Materials must be appropriately contained and labeled for transport within the University. Shipping infectious substances, diagnostic specimens, and/or shipping with dry ice off-campus require training and certification. See EHS’s fact sheet “Transporting and Shipping Infectious Substances” for additional information.
If you have questions contact EHS’s Biological Safety Section at 335-8501.
Information and References
- Centers for Disease Control and Prevention. 2004. Public Health Guidance for Community-Level Preparedness and Response to Severe Acute Respiratory Syndrome (SARS) Version 2. Supplement F: Laboratory Guidance. Retrieved July 2007.
- Centers for Disease control and Prevention. 2004. Severe Acute Respiratory Syndrome. Frequently Asked Questions about SARS. Retrieved July 2007.

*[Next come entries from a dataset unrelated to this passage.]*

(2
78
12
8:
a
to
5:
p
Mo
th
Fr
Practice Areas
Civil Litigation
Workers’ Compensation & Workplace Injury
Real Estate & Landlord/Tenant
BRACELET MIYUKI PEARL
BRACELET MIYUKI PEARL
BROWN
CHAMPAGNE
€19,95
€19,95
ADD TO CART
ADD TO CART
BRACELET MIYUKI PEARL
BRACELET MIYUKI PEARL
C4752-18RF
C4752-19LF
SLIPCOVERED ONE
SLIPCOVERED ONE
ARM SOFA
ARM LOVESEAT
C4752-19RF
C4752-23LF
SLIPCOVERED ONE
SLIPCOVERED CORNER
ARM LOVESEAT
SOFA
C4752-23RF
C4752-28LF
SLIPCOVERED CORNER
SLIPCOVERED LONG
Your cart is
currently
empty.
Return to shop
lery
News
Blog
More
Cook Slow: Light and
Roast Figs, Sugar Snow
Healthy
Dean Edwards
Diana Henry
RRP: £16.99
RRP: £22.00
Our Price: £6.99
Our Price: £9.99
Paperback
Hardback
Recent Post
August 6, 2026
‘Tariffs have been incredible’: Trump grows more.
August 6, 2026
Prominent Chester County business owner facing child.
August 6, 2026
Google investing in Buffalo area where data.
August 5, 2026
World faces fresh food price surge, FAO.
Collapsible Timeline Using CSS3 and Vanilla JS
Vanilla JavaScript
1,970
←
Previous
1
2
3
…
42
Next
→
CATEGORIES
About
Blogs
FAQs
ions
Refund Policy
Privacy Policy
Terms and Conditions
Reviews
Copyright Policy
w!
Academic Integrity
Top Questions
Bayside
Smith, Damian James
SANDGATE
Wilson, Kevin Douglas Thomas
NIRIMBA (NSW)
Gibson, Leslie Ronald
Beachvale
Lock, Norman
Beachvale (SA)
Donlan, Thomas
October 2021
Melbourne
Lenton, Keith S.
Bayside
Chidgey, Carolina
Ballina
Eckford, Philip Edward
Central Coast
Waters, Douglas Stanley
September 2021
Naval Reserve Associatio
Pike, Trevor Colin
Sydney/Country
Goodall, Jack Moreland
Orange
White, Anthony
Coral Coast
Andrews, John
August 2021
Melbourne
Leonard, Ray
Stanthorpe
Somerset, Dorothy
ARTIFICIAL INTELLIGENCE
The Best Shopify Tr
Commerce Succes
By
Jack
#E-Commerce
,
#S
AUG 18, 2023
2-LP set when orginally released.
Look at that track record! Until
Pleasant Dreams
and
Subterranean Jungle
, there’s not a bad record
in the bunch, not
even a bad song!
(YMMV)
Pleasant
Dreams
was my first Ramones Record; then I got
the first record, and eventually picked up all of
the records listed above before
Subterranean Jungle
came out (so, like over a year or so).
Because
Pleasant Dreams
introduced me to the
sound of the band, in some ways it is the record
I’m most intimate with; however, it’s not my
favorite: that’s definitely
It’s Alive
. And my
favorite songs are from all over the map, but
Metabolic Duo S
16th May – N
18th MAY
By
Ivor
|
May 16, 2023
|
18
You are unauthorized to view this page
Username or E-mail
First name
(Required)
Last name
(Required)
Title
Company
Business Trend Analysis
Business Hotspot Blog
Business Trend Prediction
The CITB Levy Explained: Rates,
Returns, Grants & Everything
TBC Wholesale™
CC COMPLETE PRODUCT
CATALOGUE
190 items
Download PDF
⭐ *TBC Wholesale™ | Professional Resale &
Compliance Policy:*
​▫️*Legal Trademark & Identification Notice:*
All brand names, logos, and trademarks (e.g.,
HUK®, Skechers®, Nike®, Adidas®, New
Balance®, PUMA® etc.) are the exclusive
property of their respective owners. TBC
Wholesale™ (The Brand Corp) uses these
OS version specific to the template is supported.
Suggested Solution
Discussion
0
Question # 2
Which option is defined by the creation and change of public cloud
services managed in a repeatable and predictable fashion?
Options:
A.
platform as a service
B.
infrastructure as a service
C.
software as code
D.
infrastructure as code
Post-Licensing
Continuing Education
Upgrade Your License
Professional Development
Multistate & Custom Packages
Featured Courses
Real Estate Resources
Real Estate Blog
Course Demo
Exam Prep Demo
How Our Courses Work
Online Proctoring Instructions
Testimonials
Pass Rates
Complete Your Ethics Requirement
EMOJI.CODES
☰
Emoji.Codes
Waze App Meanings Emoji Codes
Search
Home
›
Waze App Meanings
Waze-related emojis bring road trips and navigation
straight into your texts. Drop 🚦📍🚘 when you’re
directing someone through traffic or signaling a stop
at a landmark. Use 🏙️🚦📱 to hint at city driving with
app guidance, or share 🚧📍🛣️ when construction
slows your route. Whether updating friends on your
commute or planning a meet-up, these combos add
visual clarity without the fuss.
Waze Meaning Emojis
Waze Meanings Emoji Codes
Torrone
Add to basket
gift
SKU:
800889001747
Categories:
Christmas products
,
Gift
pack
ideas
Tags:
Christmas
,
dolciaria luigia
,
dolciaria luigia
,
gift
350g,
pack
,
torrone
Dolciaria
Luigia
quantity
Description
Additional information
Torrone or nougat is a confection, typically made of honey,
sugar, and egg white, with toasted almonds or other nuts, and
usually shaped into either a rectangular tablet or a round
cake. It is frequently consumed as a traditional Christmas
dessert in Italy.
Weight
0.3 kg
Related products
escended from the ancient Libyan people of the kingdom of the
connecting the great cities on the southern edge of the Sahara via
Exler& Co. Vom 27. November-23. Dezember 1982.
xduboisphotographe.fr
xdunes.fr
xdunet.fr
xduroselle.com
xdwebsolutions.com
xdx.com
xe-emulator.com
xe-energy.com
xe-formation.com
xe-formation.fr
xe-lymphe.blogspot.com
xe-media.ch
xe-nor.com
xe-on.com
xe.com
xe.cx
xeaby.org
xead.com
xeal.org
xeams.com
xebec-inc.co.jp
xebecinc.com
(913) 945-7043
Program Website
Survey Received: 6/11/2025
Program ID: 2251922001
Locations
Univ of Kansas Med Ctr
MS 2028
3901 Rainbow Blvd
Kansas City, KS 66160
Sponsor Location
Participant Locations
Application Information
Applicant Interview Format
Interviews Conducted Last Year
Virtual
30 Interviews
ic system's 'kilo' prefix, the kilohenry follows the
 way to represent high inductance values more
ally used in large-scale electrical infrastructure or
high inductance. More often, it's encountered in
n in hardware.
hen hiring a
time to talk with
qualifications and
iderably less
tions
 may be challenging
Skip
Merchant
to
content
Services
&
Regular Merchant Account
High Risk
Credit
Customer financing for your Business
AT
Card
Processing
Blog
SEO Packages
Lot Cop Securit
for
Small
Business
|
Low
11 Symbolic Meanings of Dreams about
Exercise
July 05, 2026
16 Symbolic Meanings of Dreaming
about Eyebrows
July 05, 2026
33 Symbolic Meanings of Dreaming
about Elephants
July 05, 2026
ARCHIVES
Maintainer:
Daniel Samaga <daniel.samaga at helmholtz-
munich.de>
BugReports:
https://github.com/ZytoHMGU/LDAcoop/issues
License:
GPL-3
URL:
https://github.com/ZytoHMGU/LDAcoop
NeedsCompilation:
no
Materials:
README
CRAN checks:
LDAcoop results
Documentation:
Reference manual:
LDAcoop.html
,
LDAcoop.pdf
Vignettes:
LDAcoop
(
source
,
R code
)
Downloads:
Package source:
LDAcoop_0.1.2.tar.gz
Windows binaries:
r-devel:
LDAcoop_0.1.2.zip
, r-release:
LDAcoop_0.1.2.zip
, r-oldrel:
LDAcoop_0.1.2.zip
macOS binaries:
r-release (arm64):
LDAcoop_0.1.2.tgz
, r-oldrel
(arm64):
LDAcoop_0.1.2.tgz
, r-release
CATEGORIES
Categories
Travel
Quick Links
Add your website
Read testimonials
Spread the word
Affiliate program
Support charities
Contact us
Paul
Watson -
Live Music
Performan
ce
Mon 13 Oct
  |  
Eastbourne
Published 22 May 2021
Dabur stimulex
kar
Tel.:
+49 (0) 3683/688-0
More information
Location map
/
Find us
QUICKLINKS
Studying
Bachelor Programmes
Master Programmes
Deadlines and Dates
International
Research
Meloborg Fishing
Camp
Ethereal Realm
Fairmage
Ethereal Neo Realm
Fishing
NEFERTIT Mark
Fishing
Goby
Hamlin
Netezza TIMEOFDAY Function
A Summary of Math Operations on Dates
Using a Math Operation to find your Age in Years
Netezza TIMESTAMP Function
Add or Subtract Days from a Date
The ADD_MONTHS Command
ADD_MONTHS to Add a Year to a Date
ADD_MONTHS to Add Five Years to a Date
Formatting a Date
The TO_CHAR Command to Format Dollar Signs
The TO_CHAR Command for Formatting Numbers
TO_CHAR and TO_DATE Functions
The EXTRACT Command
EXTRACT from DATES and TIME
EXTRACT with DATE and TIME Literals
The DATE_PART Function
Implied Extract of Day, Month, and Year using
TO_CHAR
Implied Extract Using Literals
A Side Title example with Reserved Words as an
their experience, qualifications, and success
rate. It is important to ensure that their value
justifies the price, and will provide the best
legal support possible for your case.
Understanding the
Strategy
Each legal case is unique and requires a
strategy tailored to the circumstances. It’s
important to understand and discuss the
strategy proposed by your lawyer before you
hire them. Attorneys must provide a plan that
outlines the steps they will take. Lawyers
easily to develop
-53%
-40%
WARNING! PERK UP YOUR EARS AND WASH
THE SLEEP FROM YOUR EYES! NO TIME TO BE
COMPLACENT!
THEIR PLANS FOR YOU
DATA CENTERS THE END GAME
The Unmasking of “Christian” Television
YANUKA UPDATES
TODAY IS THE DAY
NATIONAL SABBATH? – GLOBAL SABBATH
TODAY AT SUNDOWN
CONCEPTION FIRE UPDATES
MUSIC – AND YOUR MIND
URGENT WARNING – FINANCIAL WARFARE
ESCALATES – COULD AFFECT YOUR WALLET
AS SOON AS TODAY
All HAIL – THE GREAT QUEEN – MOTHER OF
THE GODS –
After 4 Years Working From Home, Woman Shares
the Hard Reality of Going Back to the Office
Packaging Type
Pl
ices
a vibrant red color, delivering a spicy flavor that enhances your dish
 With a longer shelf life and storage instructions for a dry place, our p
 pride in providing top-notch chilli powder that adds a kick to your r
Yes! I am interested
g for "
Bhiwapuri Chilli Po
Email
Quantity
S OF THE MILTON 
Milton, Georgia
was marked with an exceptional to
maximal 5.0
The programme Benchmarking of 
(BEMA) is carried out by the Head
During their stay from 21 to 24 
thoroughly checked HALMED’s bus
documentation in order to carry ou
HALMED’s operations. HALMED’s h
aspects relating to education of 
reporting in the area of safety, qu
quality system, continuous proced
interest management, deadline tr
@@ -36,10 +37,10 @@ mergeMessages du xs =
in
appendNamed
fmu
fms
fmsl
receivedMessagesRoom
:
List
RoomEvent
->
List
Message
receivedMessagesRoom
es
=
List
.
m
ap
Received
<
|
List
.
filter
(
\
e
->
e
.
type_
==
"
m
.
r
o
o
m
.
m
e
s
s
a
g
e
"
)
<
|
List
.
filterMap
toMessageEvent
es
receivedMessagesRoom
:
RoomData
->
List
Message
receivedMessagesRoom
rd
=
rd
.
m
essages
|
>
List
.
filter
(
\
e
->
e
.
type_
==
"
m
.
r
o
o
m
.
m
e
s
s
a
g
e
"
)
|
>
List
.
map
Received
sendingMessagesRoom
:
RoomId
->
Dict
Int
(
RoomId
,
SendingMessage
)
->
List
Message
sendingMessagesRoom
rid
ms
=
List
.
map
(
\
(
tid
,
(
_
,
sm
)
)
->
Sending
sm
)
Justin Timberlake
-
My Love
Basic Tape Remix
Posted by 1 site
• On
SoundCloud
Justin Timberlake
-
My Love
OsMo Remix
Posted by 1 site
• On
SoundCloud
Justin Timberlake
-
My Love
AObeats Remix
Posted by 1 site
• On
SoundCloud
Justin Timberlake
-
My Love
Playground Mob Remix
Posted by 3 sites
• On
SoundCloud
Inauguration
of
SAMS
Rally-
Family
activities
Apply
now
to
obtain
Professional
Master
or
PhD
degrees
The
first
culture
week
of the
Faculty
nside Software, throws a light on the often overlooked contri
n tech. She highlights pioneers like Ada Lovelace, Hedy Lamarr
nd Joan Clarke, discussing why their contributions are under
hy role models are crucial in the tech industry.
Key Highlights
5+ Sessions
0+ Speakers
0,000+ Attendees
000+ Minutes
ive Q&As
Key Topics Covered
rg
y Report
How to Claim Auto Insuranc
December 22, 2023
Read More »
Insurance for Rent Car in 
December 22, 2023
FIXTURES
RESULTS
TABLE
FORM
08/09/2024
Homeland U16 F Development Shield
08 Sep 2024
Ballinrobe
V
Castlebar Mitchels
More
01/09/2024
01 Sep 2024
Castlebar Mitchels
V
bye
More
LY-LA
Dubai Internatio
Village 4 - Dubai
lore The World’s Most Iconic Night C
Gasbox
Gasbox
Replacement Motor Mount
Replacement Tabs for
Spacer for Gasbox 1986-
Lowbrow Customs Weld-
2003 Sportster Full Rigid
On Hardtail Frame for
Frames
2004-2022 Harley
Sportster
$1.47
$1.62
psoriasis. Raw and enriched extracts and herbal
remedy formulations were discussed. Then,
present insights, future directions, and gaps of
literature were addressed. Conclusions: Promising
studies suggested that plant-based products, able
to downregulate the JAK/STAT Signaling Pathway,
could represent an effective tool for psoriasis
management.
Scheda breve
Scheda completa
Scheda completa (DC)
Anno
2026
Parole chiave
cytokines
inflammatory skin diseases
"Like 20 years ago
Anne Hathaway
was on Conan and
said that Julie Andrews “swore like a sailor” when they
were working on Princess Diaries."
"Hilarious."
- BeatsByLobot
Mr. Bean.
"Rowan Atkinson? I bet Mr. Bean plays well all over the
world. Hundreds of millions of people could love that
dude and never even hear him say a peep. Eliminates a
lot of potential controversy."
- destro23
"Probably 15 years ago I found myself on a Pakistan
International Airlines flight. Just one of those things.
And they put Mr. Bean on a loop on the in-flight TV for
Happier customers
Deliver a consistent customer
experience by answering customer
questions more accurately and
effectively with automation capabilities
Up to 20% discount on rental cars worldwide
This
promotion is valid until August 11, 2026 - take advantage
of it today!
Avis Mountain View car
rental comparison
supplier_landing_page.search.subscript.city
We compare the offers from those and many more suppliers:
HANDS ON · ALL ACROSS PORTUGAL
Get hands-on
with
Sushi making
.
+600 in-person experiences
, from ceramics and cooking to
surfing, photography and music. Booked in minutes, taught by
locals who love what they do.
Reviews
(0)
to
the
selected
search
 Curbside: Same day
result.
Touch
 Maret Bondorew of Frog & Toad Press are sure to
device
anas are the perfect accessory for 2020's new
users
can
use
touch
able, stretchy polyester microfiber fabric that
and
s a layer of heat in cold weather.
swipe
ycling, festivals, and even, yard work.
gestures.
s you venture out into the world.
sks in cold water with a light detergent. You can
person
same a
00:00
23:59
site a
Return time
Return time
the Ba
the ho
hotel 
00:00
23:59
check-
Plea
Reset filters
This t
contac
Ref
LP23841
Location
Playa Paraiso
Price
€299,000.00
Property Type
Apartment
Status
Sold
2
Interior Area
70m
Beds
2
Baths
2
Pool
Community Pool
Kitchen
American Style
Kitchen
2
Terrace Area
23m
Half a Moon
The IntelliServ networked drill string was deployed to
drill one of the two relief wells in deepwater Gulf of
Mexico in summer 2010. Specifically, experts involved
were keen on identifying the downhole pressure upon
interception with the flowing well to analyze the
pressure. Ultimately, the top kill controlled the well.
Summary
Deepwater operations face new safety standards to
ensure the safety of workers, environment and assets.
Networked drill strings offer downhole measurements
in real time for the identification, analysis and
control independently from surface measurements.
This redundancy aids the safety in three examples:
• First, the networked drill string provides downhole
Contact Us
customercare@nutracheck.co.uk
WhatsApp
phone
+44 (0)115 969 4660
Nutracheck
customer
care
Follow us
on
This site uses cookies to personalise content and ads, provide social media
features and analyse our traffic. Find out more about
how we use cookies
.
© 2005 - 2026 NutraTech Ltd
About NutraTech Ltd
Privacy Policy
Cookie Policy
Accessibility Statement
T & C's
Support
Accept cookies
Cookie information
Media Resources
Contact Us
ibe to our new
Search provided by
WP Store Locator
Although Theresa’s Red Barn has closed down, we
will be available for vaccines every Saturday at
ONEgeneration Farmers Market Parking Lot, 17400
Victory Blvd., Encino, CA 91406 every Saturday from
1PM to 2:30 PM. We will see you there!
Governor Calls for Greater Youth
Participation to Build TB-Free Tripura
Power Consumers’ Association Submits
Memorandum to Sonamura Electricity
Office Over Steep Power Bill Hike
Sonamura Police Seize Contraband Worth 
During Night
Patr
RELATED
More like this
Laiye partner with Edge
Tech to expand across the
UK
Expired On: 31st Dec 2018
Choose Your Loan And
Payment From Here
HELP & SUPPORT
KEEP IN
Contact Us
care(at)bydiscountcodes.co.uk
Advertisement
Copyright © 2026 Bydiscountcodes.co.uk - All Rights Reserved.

- Jeffers, S.A., et. al. 2004. CD209L (L-SIGN) is a receptor for severe acute respiratory syndrome coronavirus. PNAS 44:15748-15753.
- Mossel, E.C., et. al. 2005. Exogenous ACE2 expression allows refractory cell lines to support severe acute respiratory syndrome coronavirus replication. Journal of Virology 79:3846-3850.
- Parashar, U.D. and L.J. Anderson. 2004. Severe acute respiratory syndrome: review and lessons of the 2003 outbreak. International Journal of Epidemiology 33:628-634.
- Perlman, S. and A.A. Dandekar. 2005. Immunopathogenesis of coronavirus infections: implications for SARS. Nature Reviews Immunology 5:917-927.
- U.S. Department of Health and Human Services Centers for Disease Control and Prevention and National Institutes of Health. (2007, February). Biosafety in microbiological and biomedical laboratories (BMBL) 5th edition. Retrieved February 2015.